- _Try it_:
For each line of the data below, copy it if it holds the word "fill".

- _Recorded data_:
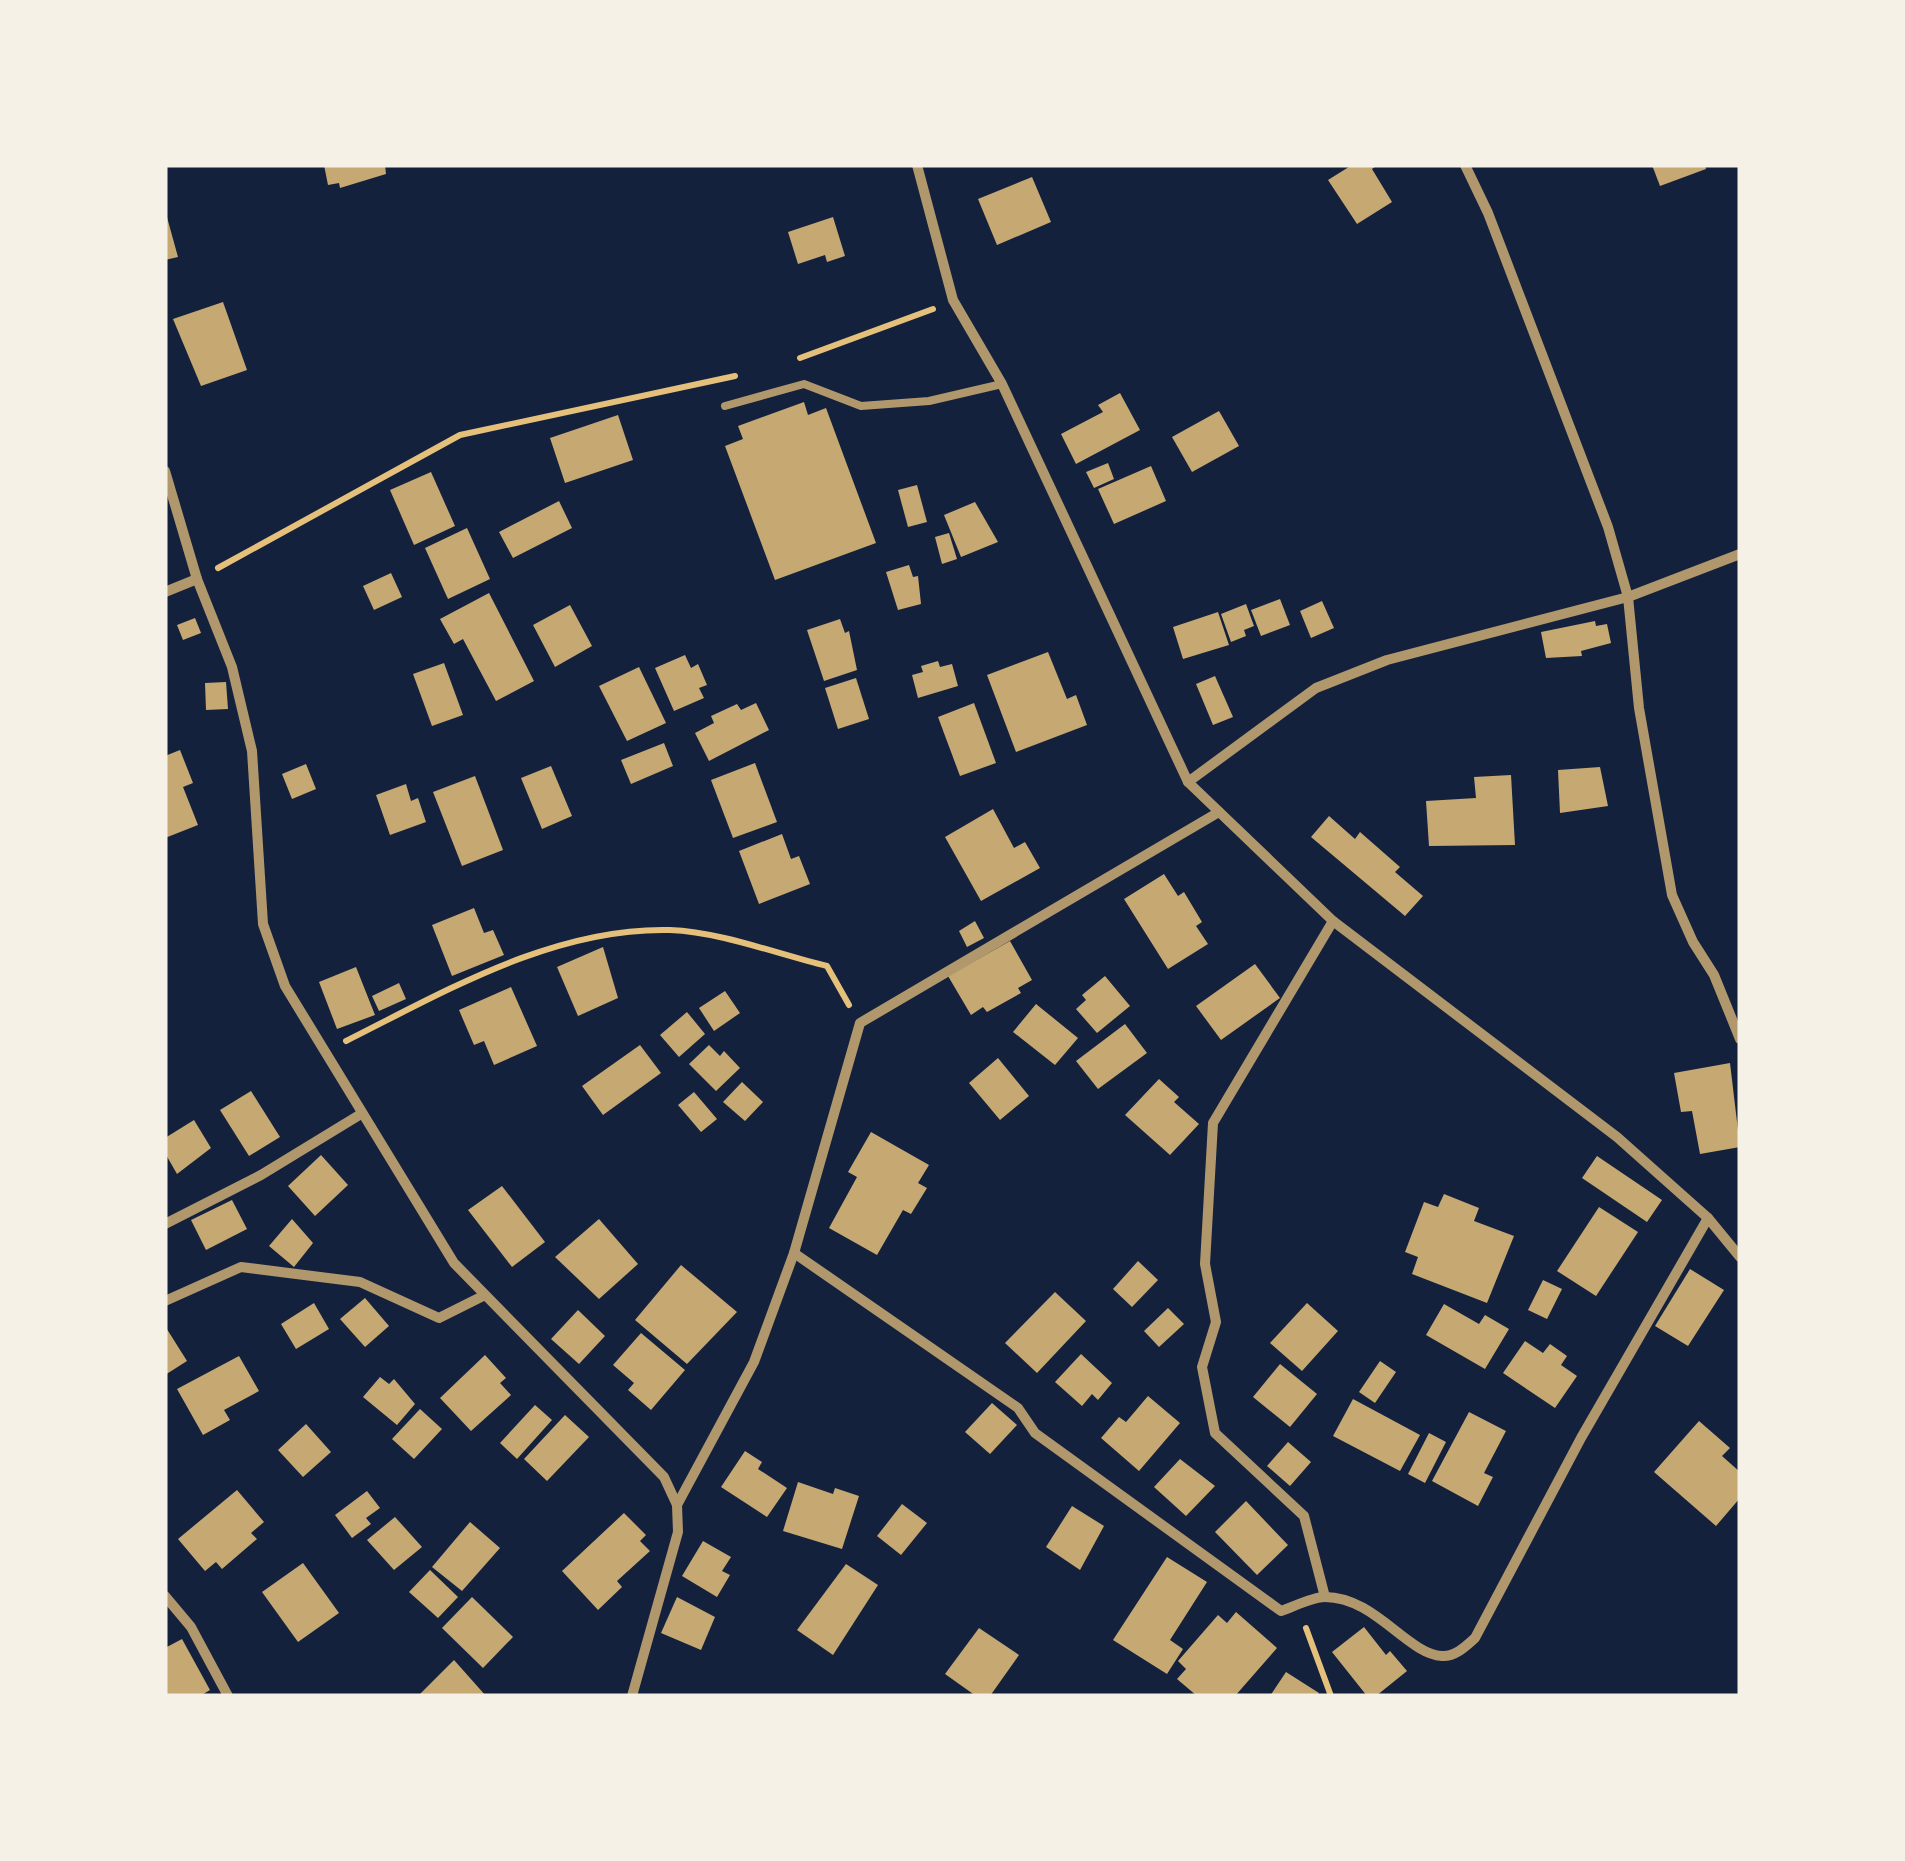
<svg xmlns="http://www.w3.org/2000/svg" width="1905" height="1861" viewBox="0 0 1905 1861" font-family="'Noto Sans',sans-serif">
	<style>
		.building { fill: #c6a872 }
		.lines { fill: none; stroke-linecap: round; stroke-linejoin: round }
		.path { stroke: #e5c07b; stroke-width: 6 }
		.service { stroke: #b1986c; stroke-width: 8 }
		.minor { stroke: #b1986c; stroke-width: 10 }
	</style>
	<rect width="100%" height="100%" fill="#14213d"/>
	<g class="building">
		<polygon points="324,165 385,165 386,174 340,188 339,183 328,185"/>
		<polygon points="1352,165 1377,165 1372,169 1392,202 1357,224 1328,180"/>
		<polygon points="1652,165 1705,165 1706,169 1660,186"/>
		<polygon points="1032,177 1051,222 997,245 978,199"/>
		<polygon points="165,210 178,257 165,260"/>
		<polygon points="833,217 845,256 827,262 825,255 798,264 788,232"/>
		<polygon points="223,302 247,370 201,386 173,319"/>
		<polygon points="1120,393 1140,430 1076,464 1061,434 1103,412 1098,405"/>
		<polygon points="804,402 808,415 826,408 876,543 775,580 725,446 743,439 738,426"/>
		<polygon points="1219,411 1239,446 1192,472 1172,437"/>
		<polygon points="618,415 633,460 565,483 550,438"/>
		<polygon points="1108,463 1114,479 1094,488 1086,472"/>
		<polygon points="1151,466 1166,501 1114,524 1098,489"/>
		<polygon points="431,472 455,526 414,545 390,490"/>
		<polygon points="917,485 927,522 908,527 898,490"/>
		<polygon points="559,501 572,528 513,558 499,532"/>
		<polygon points="975,502 998,542 961,557 944,515"/>
		<polygon points="467,528 490,579 448,599 425,548"/>
		<polygon points="949,533 957,559 942,564 935,537"/>
		<polygon points="909,565 913,577 918,576 921,604 898,610 886,572"/>
		<polygon points="391,573 402,597 374,610 363,586"/>
		<polygon points="489,593 534,681 496,701 463,639 454,644 440,619"/>
		<polygon points="1280,599 1290,625 1261,636 1251,610"/>
		<polygon points="1322,601 1334,628 1311,638 1300,611"/>
		<polygon points="1246,604 1254,626 1244,630 1246,636 1231,642 1221,614"/>
		<polygon points="570,605 592,646 555,667 533,625"/>
		<polygon points="1218,612 1229,645 1183,659 1173,627"/>
		<polygon points="195,618 201,633 183,640 177,625"/>
		<polygon points="840,619 845,633 849,631 857,670 824,681 807,630"/>
		<polygon points="1595,621 1596,626 1607,624 1611,643 1581,651 1582,656 1546,658 1541,632"/>
		<polygon points="1048,652 1067,699 1076,695 1087,725 1016,752 987,675"/>
		<polygon points="685,655 691,668 698,664 707,685 699,688 704,698 674,711 655,668"/>
		<polygon points="938,661 940,667 952,664 958,686 918,698 912,675 923,672 921,666"/>
		<polygon points="444,663 463,715 432,726 413,674"/>
		<polygon points="639,667 666,723 627,741 599,686"/>
		<polygon points="1215,676 1233,717 1213,725 1196,684"/>
		<polygon points="856,678 869,719 838,729 825,688"/>
		<polygon points="226,682 228,709 206,710 205,683"/>
		<polygon points="756,703 769,730 709,761 695,733 714,723 711,716 737,704 741,710"/>
		<polygon points="974,703 996,763 960,776 938,717"/>
		<polygon points="664,743 673,766 631,784 621,760"/>
		<polygon points="180,750 193,783 183,787 198,825 165,838 165,756"/>
		<polygon points="755,763 777,822 733,838 711,780"/>
		<polygon points="306,764 316,789 292,799 282,774"/>
		<polygon points="551,766 572,816 542,829 521,778"/>
		<polygon points="1600,767 1608,806 1560,813 1558,770"/>
		<polygon points="1511,775 1515,845 1429,846 1426,801 1476,798 1474,777"/>
		<polygon points="475,776 503,850 462,866 433,792"/>
		<polygon points="406,784 411,801 418,798 426,822 390,835 376,795"/>
		<polygon points="993,809 1014,848 1025,842 1040,868 981,901 945,837"/>
		<polygon points="1329,816 1355,839 1360,832 1400,867 1395,872 1423,896 1405,916 1311,837"/>
		<polygon points="782,834 791,859 799,856 810,884 759,904 739,851"/>
		<polygon points="1164,874 1178,896 1184,892 1202,922 1196,926 1208,944 1168,969 1124,899"/>
		<polygon points="474,908 484,933 493,930 504,955 452,976 432,925"/>
		<polygon points="975,921 984,938 967,947 959,931"/>
		<polygon points="1010,941 1032,980 1018,988 1021,993 987,1012 983,1007 971,1015 948,976"/>
		<polygon points="603,947 618,998 578,1016 557,967"/>
		<polygon points="1255,964 1280,998 1221,1040 1196,1006"/>
		<polygon points="356,967 375,1015 337,1029 319,982"/>
		<polygon points="1105,976 1130,1006 1097,1033 1076,1009 1086,1000 1082,995"/>
		<polygon points="399,983 406,999 379,1011 372,996"/>
		<polygon points="511,987 537,1046 494,1065 484,1041 474,1045 459,1010"/>
		<polygon points="725,991 740,1013 714,1031 699,1008"/>
		<polygon points="1036,1004 1078,1038 1055,1065 1013,1032"/>
		<polygon points="687,1012 705,1034 679,1057 660,1035"/>
		<polygon points="1125,1024 1147,1053 1098,1089 1076,1061"/>
		<polygon points="640,1045 661,1073 603,1115 582,1086"/>
		<polygon points="709,1045 720,1056 724,1051 740,1068 716,1091 689,1064"/>
		<polygon points="998,1058 1029,1096 1000,1120 969,1083"/>
		<polygon points="1730,1063 1740,1147 1700,1154 1692,1111 1681,1112 1674,1073"/>
		<polygon points="1159,1079 1179,1097 1174,1102 1199,1124 1170,1155 1125,1115"/>
		<polygon points="742,1082 763,1102 745,1121 723,1102"/>
		<polygon points="251,1091 280,1137 249,1156 220,1110"/>
		<polygon points="694,1092 717,1119 701,1132 678,1105"/>
		<polygon points="194,1120 211,1148 177,1174 165,1153 165,1138"/>
		<polygon points="871,1132 929,1165 918,1183 927,1188 911,1214 903,1210 877,1255 829,1228 857,1177 848,1172"/>
		<polygon points="321,1155 348,1185 315,1216 288,1186"/>
		<polygon points="1597,1156 1662,1200 1647,1222 1582,1178"/>
		<polygon points="502,1186 545,1242 512,1267 468,1210"/>
		<polygon points="1444,1194 1479,1208 1474,1221 1514,1236 1487,1303 1412,1274 1418,1257 1405,1252 1424,1202 1438,1207"/>
		<polygon points="232,1200 247,1229 206,1250 191,1220"/>
		<polygon points="1599,1207 1638,1232 1596,1296 1557,1271"/>
		<polygon points="292,1219 313,1243 294,1267 269,1246"/>
		<polygon points="599,1219 638,1264 599,1299 555,1257"/>
		<polygon points="1138,1261 1158,1280 1132,1307 1113,1289"/>
		<polygon points="681,1265 737,1312 687,1364 635,1320"/>
		<polygon points="1690,1269 1724,1290 1688,1346 1655,1326"/>
		<polygon points="1543,1280 1562,1289 1547,1319 1528,1310"/>
		<polygon points="1055,1292 1086,1321 1037,1373 1005,1343"/>
		<polygon points="365,1298 389,1326 365,1347 340,1319"/>
		<polygon points="314,1303 329,1329 296,1349 281,1324"/>
		<polygon points="1307,1303 1338,1331 1302,1371 1270,1343"/>
		<polygon points="1444,1304 1479,1324 1485,1315 1509,1329 1485,1369 1426,1335"/>
		<polygon points="1168,1308 1184,1324 1159,1347 1144,1331"/>
		<polygon points="578,1310 605,1336 579,1364 551,1339"/>
		<polygon points="165,1326 187,1361 165,1375"/>
		<polygon points="641,1333 685,1370 651,1410 628,1390 634,1383 613,1365"/>
		<polygon points="1525,1341 1543,1353 1550,1344 1567,1356 1561,1365 1577,1376 1555,1408 1503,1373"/>
		<polygon points="1081,1354 1112,1383 1098,1400 1092,1394 1082,1406 1055,1382"/>
		<polygon points="485,1355 506,1378 500,1383 511,1395 471,1431 440,1398"/>
		<polygon points="239,1356 259,1391 224,1410 230,1420 203,1435 177,1389"/>
		<polygon points="1380,1361 1396,1372 1375,1403 1359,1392"/>
		<polygon points="1280,1364 1317,1394 1290,1427 1253,1397"/>
		<polygon points="380,1377 389,1384 394,1379 415,1404 397,1425 363,1397"/>
		<polygon points="1148,1396 1180,1423 1139,1471 1101,1438 1119,1417 1126,1422"/>
		<polygon points="1353,1399 1420,1435 1400,1471 1333,1436"/>
		<polygon points="992,1403 1017,1425 990,1454 965,1432"/>
		<polygon points="535,1405 552,1420 517,1459 500,1443"/>
		<polygon points="420,1409 442,1429 414,1459 392,1439"/>
		<polygon points="1469,1412 1506,1431 1484,1473 1493,1477 1478,1506 1432,1481"/>
		<polygon points="565,1415 589,1437 547,1481 524,1459"/>
		<polygon points="1699,1421 1730,1448 1722,1456 1740,1472 1740,1498 1716,1526 1654,1472"/>
		<polygon points="306,1424 331,1452 303,1477 278,1450"/>
		<polygon points="1429,1433 1446,1442 1425,1483 1408,1474"/>
		<polygon points="1288,1442 1311,1462 1290,1486 1267,1466"/>
		<polygon points="745,1451 762,1462 758,1469 787,1488 767,1517 721,1487"/>
		<polygon points="1180,1459 1215,1486 1186,1516 1154,1487"/>
		<polygon points="798,1482 833,1494 835,1488 859,1496 842,1549 783,1531"/>
		<polygon points="237,1490 264,1522 251,1533 257,1539 222,1569 216,1562 205,1571 178,1539"/>
		<polygon points="367,1491 380,1508 366,1518 371,1524 352,1538 335,1515"/>
		<polygon points="1246,1501 1288,1545 1257,1575 1215,1532"/>
		<polygon points="902,1504 927,1523 901,1555 877,1536"/>
		<polygon points="1072,1506 1104,1526 1080,1570 1046,1547"/>
		<polygon points="624,1513 646,1535 640,1541 650,1551 617,1581 622,1587 598,1610 562,1571"/>
		<polygon points="395,1517 422,1547 394,1570 367,1540"/>
		<polygon points="470,1522 500,1548 462,1591 432,1567"/>
		<polygon points="703,1541 731,1557 722,1571 730,1575 717,1597 682,1576"/>
		<polygon points="1167,1557 1207,1582 1170,1640 1183,1649 1167,1674 1113,1640"/>
		<polygon points="303,1563 339,1613 298,1642 262,1592"/>
		<polygon points="846,1564 878,1585 833,1655 797,1630"/>
		<polygon points="430,1570 458,1597 438,1618 409,1592"/>
		<polygon points="472,1597 513,1637 483,1668 442,1628"/>
		<polygon points="677,1597 715,1617 701,1650 661,1633"/>
		<polygon points="1236,1612 1277,1648 1235,1696 1197,1696 1177,1679 1186,1669 1178,1661 1218,1615 1227,1623"/>
		<polygon points="1364,1627 1386,1655 1390,1651 1407,1671 1376,1696 1367,1696 1332,1652"/>
		<polygon points="979,1628 1019,1655 990,1696 976,1696 945,1674"/>
		<polygon points="182,1639 210,1690 200,1696 165,1696 165,1648"/>
		<polygon points="454,1660 486,1696 418,1696"/>
		<polygon points="1286,1672 1319,1693 1317,1696 1270,1696"/>
	</g>
	<g class="lines">
		<g class="path">
			<polyline points="800,358 933,309"/>
			<polyline points="218,568 460,435 735,376"/>
			<path d="M346 1041C446 991 554 927 670 930 721 932 777 954 827 966L849 1005"/>
			<polyline points="1306,1628 1331,1696"/>
		</g>
		<polyline class="service" points="725,406 804,384 861,406 929,401 1002,384"/>
		<g class="minor">
			<polyline points="917,165 953,300 1002,384 1188,782 1333,921 1617,1137 1708,1218 1740,1257"/>
			<polyline points="1465,165 1488,213 1608,527 1628,597 1639,708 1672,895 1693,942 1714,975 1740,1039"/>
			<polyline points="165,471 197,579 232,667 252,751 263,924 285,986 454,1263 664,1477 677,1505 678,1532 632,1696"/>
			<polyline points="165,592 197,579"/>
			<polyline points="1188,782 1316,688 1387,660 1628,597 1740,554"/>
			<polyline points="165,1224 261,1175 361,1114"/>
			<path d="M794 1253 1018 1408 1035 1433 1281 1611C1293 1607 1312 1597 1325 1597 1375 1597 1407 1654 1442 1656 1455 1657 1466 1646 1475 1638L1581 1438 1708 1218"/>
			<polyline points="165,1301 241,1267 360,1282 439,1318 483,1296"/>
			<polyline points="677,1505 754,1362 794,1253 860,1023 1219,812"/>
			<polyline points="165,1596 191,1627 228,1696"/>
			<polyline points="1325,1597 1304,1516 1215,1433 1202,1367 1216,1322 1205,1264 1213,1123 1333,921"/>
		</g>
	</g>
	<rect width="1905" height="1861" fill="none" stroke="#f6f1e7" stroke-width="335"/>
</svg>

- _Your response_:
		.building { fill: #c6a872 }
		.lines { fill: none; stroke-linecap: round; stroke-linejoin: round }
	<rect width="100%" height="100%" fill="#14213d"/>
	<rect width="1905" height="1861" fill="none" stroke="#f6f1e7" stroke-width="335"/>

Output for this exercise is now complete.